Pakistan army reportedly refused to send serving officers to the region to train Sunni militias—something that the US and Saudis had asked for—to avoid getting on the wrong side of international law. Saudis and Qataris then began recruiting directly in Pakistan. According to one account, the hyperactive Hamid Gul, a former ISI chief and a fundamentalist, is helping send mercenaries.
Whether it officially admits or not Pakistan has taken sides in the Shia-Sunni rivalry that is now bubbling dangerously in the Middle East. It is in the Saudi camp for obvious reasons even though 20 percent of Pakistani Muslims are Shia. The slaughter of Shias in Pakistan, which has been going on for nearly two years and barely rattles the establishment, is part of Pakistan’s Saudi-fication.

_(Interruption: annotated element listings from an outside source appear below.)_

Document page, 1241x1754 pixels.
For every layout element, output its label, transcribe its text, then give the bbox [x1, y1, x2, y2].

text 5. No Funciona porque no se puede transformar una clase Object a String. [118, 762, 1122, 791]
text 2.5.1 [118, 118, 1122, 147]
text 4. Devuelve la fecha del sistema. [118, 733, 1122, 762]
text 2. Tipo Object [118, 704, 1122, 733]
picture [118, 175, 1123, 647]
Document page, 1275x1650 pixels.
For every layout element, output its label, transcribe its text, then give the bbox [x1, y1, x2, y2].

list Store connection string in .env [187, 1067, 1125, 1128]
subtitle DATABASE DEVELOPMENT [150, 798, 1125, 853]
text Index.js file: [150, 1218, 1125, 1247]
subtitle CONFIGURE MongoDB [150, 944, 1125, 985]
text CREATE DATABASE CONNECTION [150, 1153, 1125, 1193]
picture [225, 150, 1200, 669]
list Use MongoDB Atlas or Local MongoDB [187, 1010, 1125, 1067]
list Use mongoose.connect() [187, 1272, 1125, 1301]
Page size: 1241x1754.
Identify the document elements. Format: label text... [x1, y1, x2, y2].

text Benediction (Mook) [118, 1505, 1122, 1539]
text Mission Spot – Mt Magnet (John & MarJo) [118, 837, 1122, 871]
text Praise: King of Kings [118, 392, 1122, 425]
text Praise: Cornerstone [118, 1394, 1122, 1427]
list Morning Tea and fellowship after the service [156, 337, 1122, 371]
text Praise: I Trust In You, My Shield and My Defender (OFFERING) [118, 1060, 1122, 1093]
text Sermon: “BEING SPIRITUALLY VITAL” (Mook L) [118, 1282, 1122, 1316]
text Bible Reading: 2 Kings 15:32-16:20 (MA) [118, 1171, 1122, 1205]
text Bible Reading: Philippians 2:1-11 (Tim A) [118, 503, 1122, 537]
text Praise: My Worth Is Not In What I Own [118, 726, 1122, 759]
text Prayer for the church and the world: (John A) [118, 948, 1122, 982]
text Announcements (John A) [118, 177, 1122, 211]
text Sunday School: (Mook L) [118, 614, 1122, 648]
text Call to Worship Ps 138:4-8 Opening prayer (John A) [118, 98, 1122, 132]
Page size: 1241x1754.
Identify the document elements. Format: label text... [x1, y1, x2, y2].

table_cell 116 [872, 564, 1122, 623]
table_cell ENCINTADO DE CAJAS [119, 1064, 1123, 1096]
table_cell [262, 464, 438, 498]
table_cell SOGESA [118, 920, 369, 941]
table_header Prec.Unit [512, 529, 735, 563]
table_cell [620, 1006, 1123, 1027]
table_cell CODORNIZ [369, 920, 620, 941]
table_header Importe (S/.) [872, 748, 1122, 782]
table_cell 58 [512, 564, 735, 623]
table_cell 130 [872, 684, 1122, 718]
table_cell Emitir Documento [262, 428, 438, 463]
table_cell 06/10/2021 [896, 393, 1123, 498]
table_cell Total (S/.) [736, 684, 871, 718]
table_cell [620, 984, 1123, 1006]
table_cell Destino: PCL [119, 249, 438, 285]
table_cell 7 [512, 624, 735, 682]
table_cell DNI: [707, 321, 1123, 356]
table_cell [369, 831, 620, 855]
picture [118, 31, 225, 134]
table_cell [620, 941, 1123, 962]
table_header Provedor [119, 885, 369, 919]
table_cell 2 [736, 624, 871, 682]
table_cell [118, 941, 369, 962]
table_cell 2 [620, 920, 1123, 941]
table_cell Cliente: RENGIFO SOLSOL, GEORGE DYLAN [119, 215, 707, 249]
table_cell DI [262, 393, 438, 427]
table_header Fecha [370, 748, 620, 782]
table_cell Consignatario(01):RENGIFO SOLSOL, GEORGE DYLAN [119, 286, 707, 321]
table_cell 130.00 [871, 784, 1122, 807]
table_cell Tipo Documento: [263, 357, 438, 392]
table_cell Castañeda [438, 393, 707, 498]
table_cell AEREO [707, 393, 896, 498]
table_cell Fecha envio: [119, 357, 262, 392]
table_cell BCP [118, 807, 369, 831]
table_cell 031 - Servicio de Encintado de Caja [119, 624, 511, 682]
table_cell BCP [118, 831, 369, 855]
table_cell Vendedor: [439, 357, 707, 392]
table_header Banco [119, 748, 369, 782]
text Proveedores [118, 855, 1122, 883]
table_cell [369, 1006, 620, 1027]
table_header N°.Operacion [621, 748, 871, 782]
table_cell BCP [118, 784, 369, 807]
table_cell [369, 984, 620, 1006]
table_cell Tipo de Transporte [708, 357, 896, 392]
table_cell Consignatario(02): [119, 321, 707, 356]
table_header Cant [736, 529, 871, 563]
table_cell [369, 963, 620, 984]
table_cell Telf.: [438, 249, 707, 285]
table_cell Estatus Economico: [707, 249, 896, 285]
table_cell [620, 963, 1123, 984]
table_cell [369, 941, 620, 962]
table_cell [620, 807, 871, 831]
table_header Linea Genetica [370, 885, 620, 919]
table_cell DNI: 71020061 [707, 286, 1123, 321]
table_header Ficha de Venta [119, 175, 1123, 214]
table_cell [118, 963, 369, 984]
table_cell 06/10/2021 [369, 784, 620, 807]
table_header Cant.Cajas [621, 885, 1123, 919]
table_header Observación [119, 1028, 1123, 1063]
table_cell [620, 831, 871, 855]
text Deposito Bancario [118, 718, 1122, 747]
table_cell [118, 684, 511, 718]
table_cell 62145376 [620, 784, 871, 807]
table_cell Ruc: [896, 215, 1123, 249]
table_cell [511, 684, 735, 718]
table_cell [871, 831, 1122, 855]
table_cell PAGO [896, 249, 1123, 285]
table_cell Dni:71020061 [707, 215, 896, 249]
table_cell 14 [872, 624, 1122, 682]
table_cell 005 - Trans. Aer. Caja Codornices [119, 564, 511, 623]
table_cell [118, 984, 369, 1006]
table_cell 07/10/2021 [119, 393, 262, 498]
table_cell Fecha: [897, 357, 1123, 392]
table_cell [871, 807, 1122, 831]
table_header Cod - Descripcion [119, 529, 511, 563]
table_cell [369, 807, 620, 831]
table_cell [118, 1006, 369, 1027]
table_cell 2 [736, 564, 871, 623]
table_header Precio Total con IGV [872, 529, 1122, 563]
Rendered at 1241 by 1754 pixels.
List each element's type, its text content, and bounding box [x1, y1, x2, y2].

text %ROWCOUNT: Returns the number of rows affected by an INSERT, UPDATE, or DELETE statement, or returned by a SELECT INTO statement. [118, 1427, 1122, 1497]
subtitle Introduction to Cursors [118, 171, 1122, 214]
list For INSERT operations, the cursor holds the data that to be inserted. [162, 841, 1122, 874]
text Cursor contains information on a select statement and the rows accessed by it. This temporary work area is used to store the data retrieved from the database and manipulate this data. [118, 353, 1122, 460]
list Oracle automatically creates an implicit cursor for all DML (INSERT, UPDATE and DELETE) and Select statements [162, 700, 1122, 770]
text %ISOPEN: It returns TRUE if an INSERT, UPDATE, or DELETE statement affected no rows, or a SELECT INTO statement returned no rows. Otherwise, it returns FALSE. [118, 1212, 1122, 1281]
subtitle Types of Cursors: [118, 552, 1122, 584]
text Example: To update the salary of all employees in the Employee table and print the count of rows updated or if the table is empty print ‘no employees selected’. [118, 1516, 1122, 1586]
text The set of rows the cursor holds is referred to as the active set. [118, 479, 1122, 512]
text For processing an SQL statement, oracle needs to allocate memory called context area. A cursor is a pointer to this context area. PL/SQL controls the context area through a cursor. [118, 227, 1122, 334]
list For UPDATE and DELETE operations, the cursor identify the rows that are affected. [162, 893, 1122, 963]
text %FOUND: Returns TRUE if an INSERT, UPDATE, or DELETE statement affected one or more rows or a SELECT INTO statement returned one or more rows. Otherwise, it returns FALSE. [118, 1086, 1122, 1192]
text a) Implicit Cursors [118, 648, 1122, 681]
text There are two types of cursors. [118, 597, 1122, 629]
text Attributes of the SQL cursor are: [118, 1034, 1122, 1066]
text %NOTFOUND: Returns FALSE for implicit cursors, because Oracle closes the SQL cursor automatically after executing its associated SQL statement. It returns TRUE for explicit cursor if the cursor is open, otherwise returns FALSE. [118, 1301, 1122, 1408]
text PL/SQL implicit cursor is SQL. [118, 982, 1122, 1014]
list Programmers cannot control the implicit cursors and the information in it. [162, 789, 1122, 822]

Iran on the other side is contemplating its own interests while watching the deepening sectarian lines in the sand in the Middle East and South Asia. With the buffer of Iraq now gone, Saudi Arabia and Iran are now staring at each other closer. So far, Iran has shown restraint amid the slow thaw with the United States. President Obama may find the political courage to break decades-old US policy and execute a real rapprochement with Tehran but the hawks in Washington will use every trick in the bag to prevent it.
What is for certain is that neither of the two US wars that Obama promised to end—Iraq and Afghanistan—is really ending. Instead the threat of a bigger conflict has become more real.
Indian strategy for the short term has to focus on the safety of its citizens but in the long run, it must find a way to bend this arc of instability away from its borders.